The New York City on view in A Meaningful Life is the site of a way of life that is coming to an end. Effectively, it has already come to an end.

The real-estate office, when they finally doubled back to it, proved to be housed in a building that was in the process of being either torn down or repaired. Half the cornice was missing, all the upper windows were broken out, and although ladders and brickwork were visible in some of the rooms, others appeared to be filled with bags of garbage and  broken television sets. There were, in fact, several burst bags of garbage stacked up in the lee of the stoop, along with the remains of a pair of tubular kitchen chairs and a V-8 engine block.
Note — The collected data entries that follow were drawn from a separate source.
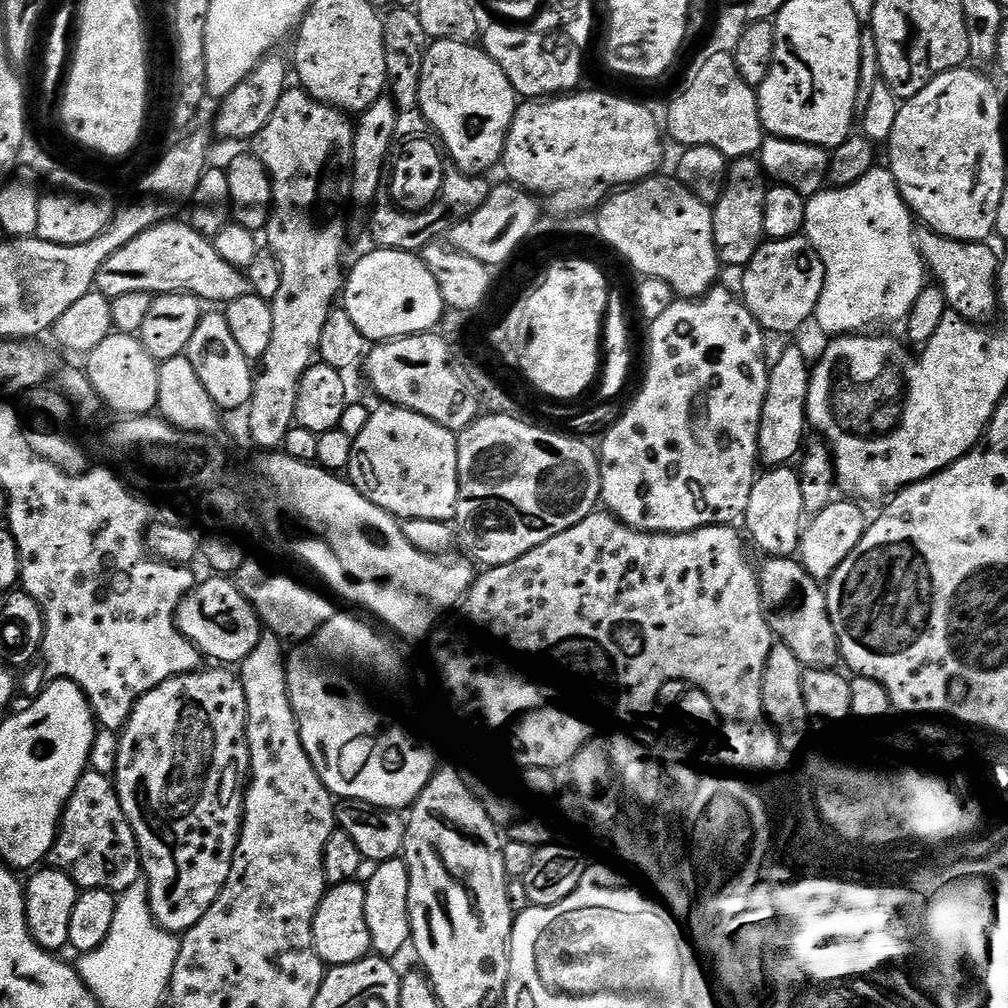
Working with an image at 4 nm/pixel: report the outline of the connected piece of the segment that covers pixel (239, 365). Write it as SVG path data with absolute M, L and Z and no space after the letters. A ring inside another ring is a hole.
M212 310L203 313L186 353L188 361L194 366L199 381L206 388L211 400L221 411L245 409L252 401L255 388L255 375L251 364L239 349L234 334L230 332L228 317L225 313Z

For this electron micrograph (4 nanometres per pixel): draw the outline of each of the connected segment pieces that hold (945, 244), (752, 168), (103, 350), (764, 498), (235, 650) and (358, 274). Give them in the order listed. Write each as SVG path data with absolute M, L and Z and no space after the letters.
M921 227L916 234L916 245L925 265L936 275L935 283L944 292L949 309L964 320L980 326L996 312L1000 304L1000 292L996 289L996 279L1000 276L1000 260L988 242L952 240L939 236L930 228Z
M743 156L727 165L724 188L712 208L714 242L721 265L728 267L729 264L736 270L743 269L765 244L764 217L769 187L770 178L764 173L764 168L756 156Z
M113 331L106 342L101 342L98 350L89 352L86 357L86 371L94 390L100 396L105 405L108 404L116 412L121 412L121 417L135 418L137 416L147 416L159 405L160 387L158 378L160 377L160 364L146 350L146 346L136 336L127 336L118 331Z
M772 466L764 471L757 475L754 490L750 490L746 513L748 528L752 531L753 538L768 551L769 557L792 556L799 549L800 537L806 527L800 473L792 466Z
M228 578L197 583L176 611L176 627L197 653L217 660L220 666L238 666L262 638L260 617Z
M389 248L371 250L347 273L342 289L342 311L350 314L354 326L366 334L369 342L387 342L400 340L404 336L417 336L423 332L432 332L435 324L443 321L446 305L434 274L424 265L423 259L414 252L399 252Z

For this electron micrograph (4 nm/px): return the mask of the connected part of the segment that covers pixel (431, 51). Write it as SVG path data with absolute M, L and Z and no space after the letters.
M433 40L420 67L420 95L418 112L432 123L434 131L440 135L439 143L443 151L452 155L451 163L469 176L484 176L492 167L499 165L504 158L504 147L510 130L510 122L518 107L518 97L510 78L502 74L502 66L490 58L483 47L462 42Z

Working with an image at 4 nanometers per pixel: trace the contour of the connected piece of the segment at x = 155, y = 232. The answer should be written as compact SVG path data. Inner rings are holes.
M178 223L158 224L111 254L98 270L95 291L109 298L139 292L186 292L201 302L213 300L216 306L227 306L245 299L250 292L247 275L226 262L226 258L218 254L215 243L196 231L191 223Z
The double front doors were off their hinges, the ceiling was coming down, the walls were painted a dingy lavender with a shiny substance that appeared to be compounded equally of mucus and glue, and there was a dirty loaf of bread lying on the floor. The place was such a complicated mixture of the decrepit and the sinister that Lowell couldn't decide what was more likely to happen to him if he entered it: falling through a weak place in the floor or being knifed from ambush. A kind of dark vapor seemed to hang over it (the adjoining building had tin over its windows and looked comparatively tidy), and as Lowell turned to his wife, he heard, from somewhere within, the sound of hammering followed by a noise like sand and pebbles being poured down a drainpipe. It was impossible to tell what part of the house it came from or what it was all about.

Perhaps an even stronger implication of the dying world is made in an early, small scene set at McSorley's Ale House: the author feels no need to point out that the students "making a lot of noise and falling down in the next room" included no women among their number. The flowering of McSorley's was still to come. This world has run out of gas. In 1971, there were doubtless plenty of signs of the coming incarnation of the "Big Apple," but Mr Davis is sufficiently clear-headed and disciplined to excise them from his purview. It is entirely possible that Lowell Lake will find meaning in the world to come. But the important thing is that Mr Davis has made it clear that he would never find meaning in the world that was.